The government of Madagascar has signed up to an Africa-focused financing facility to help grow its domestic renewable energy capacity by removing some insurance and funding pitfalls of the past.
It signed a memorandum of understanding with the African Trade Insurance Agency (ATI) to allow Independent Power Producers (IPPs) operating locally to access the Regional Liquidity Support Facility (RLSF), which provides insurance protection to small and mid-sized renewable energy projects in Sub-Saharan Africa, although large-scale plants of up to 50MW and possibly 100MW are eligible under exceptional circumstances. The focus is on smaller projects in Africa because they are easier to set up than mega projects in this region.
The RLSF, a joint initiative of ATI and German development bank KfW, will reduce the cost of project financing, while also protecting developers from delayed payments by state-run utility JIRAMA, which is a common requirement from lenders. The support facility has an initial US$63.2 million in funding from the German Federal Ministry for Economic Cooperation and Development (BMZ). Madagascar is the sixth country to sign on, following Benin, Burundi, Malawi, Uganda and Zambia.
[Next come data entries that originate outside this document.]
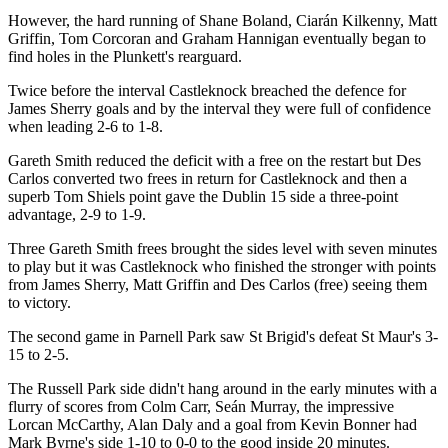
However, the hard running of Shane Boland, Ciarán Kilkenny, Matt
Griffin, Tom Corcoran and Graham Hannigan eventually began to
find holes in the Plunkett's rearguard.
Twice before the interval Castleknock breached the defence for
James Sherry goals and by the interval they were full of confidence
when leading 2-6 to 1-8.
Gareth Smith reduced the deficit with a free on the restart but Des
Carlos converted two frees in return for Castleknock and then a
superb Tom Shiels point gave the Dublin 15 side a three-point
advantage, 2-9 to 1-9.
Three Gareth Smith frees brought the sides level with seven minutes
to play but it was Castleknock who finished the stronger with points
from James Sherry, Matt Griffin and Des Carlos (free) seeing them
to victory.
The second game in Parnell Park saw St Brigid's defeat St Maur's 3-
15 to 2-5.
The Russell Park side didn't hang around in the early minutes with a
flurry of scores from Colm Carr, Seán Murray, the impressive
Lorcan McCarthy, Alan Daly and a goal from Kevin Bonner had
Mark Byrne's side 1-10 to 0-0 to the good inside 20 minutes.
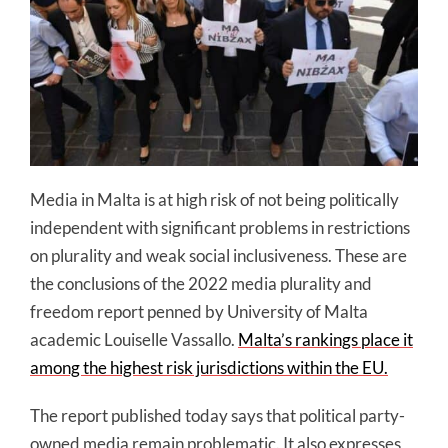
Media in Malta is at high risk of not being politically
independent with significant problems in restrictions
on plurality and weak social inclusiveness. These are
the conclusions of the 2022 media plurality and
freedom report penned by University of Malta
academic Louiselle Vassallo.
Malta’s rankings place it
among the highest risk jurisdictions within the EU.
The report published today says that political party-
owned media remain problematic. It also expresses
Malagasy authorities want to double power production by 2030 and increase the electrification rate from the current 15% to 50%, but also wants most of this extra electricity to come from renewables, including hydro, solar, wind and biomass.
The key impact of the RLSF will be helping clean energy projects access funding and reach financial close by providing guarantees that were not available in the past and led to many projects failing. The guarantee from RLSF and the Letter of Credit issuing bank, ABSA Bank, will be for an amount equivalent of three to six months’ worth of the IPP’s revenue generated from the power plant.
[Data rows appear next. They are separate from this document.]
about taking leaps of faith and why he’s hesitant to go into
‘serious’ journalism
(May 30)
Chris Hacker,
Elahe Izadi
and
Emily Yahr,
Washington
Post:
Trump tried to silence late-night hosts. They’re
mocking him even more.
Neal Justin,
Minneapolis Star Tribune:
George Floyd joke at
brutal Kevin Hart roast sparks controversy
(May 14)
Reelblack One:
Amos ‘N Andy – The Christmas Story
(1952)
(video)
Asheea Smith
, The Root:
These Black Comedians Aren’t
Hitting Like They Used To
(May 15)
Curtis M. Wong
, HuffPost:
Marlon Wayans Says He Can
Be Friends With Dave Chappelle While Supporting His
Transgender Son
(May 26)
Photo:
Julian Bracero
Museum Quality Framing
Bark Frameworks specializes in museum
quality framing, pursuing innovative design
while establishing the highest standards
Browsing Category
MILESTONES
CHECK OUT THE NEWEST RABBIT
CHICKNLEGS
Vonjy Andriamanga, Minister of Water, Energy and Petroleum, Madagascar, said: “Specifically, the government plans to increase access rates and to fully exploit its renewable energy potential by targeting hydro, solar, wind and biomass resources. For instance, the northern and southern regions of the country have a potential renewable energy capacity of about 7,800MW for electricity production of which only 2% of it is currently utilized. RLSF is an important tool in supporting the development of energy projects that will help the government achieve its strategic objectives in line with the Energy Performance Contract. Under this Contract, the government aims to increase the national electrification rate to 50% by 2030 largely thanks to renewable energy sources.”
While renewables activity has been slow to pick up in Madagascar, the World Bank’s Scaling Solar programme is overseeing a 25MW solar tender in Madagascar, which is the first tender from the programme to include energy storage. It’s first 20MW solar plant (pictured below) was installed last June by France-based developer, Green Yellow, in the Vakinankaratra Region.
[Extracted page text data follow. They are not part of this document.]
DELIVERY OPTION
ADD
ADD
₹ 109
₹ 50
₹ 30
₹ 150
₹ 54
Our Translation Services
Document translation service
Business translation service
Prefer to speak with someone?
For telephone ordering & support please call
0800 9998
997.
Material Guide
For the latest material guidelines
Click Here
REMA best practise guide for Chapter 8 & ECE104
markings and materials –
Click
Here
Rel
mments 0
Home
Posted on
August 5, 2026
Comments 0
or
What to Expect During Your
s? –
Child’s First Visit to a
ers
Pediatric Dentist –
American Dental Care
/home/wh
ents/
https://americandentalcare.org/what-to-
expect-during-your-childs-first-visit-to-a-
Herald Gehrig, German Ambassador to Madagascar, said: “The technical cooperation [between GIZ and KfW] focuses on the improvement of framework conditions for investments in renewable energy so as to attract investors while the financial cooperation complements the private sector capital with grant funding. This hedging of investment risks through RLSF, thanks to our partnership with ATI, offers a valuable solution for Malagasy IPPs. Further, through the PERER Project (Promotion of Rural Electrification through Renewable Energy), GIZ will support the Ministry of Finance with a financing contract of €3.9 million to supplement the funds raised. This is an additional solution to help mitigate risks of renewable energy projects.”